Late last month, we noted that Austrian Foreign Minister Sebastian Kurz was set to cut social benefits for refugees who failed to attend “special integration training courses.”
Austria, like Germany and multiple other countries in the Schengen zone, is struggling to cope with the influx of asylum seekers fleeing the war-torn Mid-East. Of particular concern is the “integration” process whereby those hailing from “different cultures” are having a decidedly difficult time blending into polite Western society.
Austria has sought to ameliorate the problem by providing helpful flyers featuring cartoons that depict acceptable and unacceptable behavior and by offering classes designed to teach migrants “laws and social norms.”
Still, policymakers are skeptical. "Let’s not delude ourselves," Kurz said in January. "We have an intensive long lasting integration process ahead of us."
That “intensive, long lasting process” will be mitigated by a plan to deport some 50,000 refugees. “Last year Austria had 90,000 asylum applications,” Kurz told Aargauer Zeitung. “This number is too high for a small country, and measured in terms of population, it is the second highest in Europe after Sweden.”
Yes, “the second highest after Sweden” - and we all know how things are going in Sweden.
“We have reached the limit of feasibility,” Kurz explained, in an interview with APA. "I think 50,000 is realistic [in terms of a number to deport]."
As a reminder, Austria has already suspended Schengen, so the deportation announcement doesn't exactly come as a surprise, especially in light of similar announcements from Sweden and Finland.
What was surprising (not to mention sadly amusing) is Austria's plan to boost voluntary repatriations.

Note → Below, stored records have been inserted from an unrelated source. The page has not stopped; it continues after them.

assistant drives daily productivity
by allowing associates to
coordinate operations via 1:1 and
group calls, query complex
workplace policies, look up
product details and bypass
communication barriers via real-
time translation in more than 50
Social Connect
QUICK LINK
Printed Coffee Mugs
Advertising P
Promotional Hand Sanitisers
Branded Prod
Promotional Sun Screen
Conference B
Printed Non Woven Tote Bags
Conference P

According to a summary of an agreement between the interior, defense and integration ministries published on Sunday, the country will now pay migrants €500 to leave. "Now the government has decided to carry out at least 50,000 deportations over the next four years," Reuters reports. "It will also offer up to 500 euros ($542) to migrants whose asylum applications have been turned down if they agree to be deported."

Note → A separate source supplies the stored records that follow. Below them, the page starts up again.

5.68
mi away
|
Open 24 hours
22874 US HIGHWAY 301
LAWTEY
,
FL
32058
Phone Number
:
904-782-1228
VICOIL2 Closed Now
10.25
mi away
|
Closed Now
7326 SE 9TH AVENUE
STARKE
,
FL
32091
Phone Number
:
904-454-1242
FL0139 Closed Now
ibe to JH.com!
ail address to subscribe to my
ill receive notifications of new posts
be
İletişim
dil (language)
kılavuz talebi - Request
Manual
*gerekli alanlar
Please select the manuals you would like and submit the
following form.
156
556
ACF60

"We are already among the countries with the most deportations," said Interior Minister Johanna Mikl-Leitner. "But we will increase the rate further."
As for how the deportations will be carried out, Austria will reportedly load migrants up on C-130 Hercules military aircraft and drop them off in their home countries. Hopefully after landing.

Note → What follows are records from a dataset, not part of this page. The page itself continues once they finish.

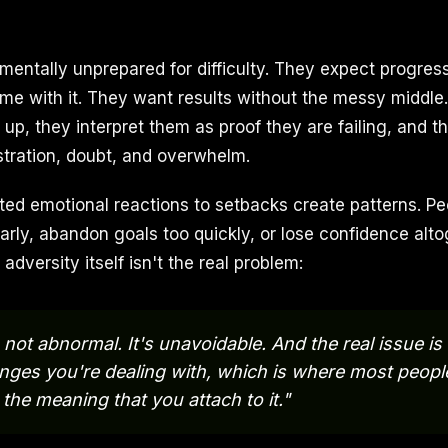
mentally unprepared for difficulty. They expect progress
me with it. They want results without the messy middle
p, they interpret them as proof they are failing, and th
ustration, doubt, and overwhelm.
ted emotional reactions to setbacks create patterns. Pe
arly, abandon goals too quickly, or lose confidence alto
adversity itself isn't the real problem:
 not abnormal. It's unavoidable. And the real issue is
enges you're dealing with, which is where most peopl
 the meaning that you attach to it."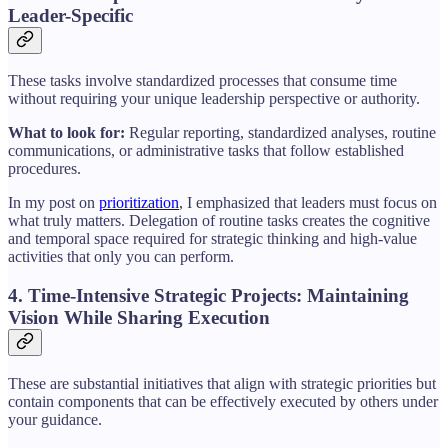
Leader-Specific
These tasks involve standardized processes that consume time
without requiring your unique leadership perspective or authority.
What to look for:
Regular reporting, standardized analyses, routine
communications, or administrative tasks that follow established
procedures.
In my post on
prioritization
, I emphasized that leaders must focus on
what truly matters. Delegation of routine tasks creates the cognitive
and temporal space required for strategic thinking and high-value
activities that only you can perform.
4. Time-Intensive Strategic Projects: Maintaining
Vision While Sharing Execution
These are substantial initiatives that align with strategic priorities but
contain components that can be effectively executed by others under
your guidance.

Kurz also says Austria will place an upper limit on the number of asylum seekers it accepts. The cap will amount to no more than 1.5% of the population. "Anything else would overwhelm our country," Kurz says.
Meanwhile, Angela Merkel is proposing a modified Marshall Plan in an attempt to cope with the problem. "German Chancellor Angela Merkel seeks to raise money for refugee camps in Syria’s neighboring states to add jobs in strategy similar to the Marshall Plan that helped rebuild Germany after World War II," Bloomberg reports, citing Handelsblatt. "Refugees would get cash for work in camps."
Countries bordering Syria "like the plan," Handelsblatt says.
Clearly, the desperation is kicking in. Even if viable, Merkel's idea will take months (at best) to implement and Austria's plan to give migrants €500 to take a voluntary C-130 trip back where they came from reeks of desperation.
There was no immediate word on whether refugees could negotiate for larger sums in exchange for an agreement to go back home.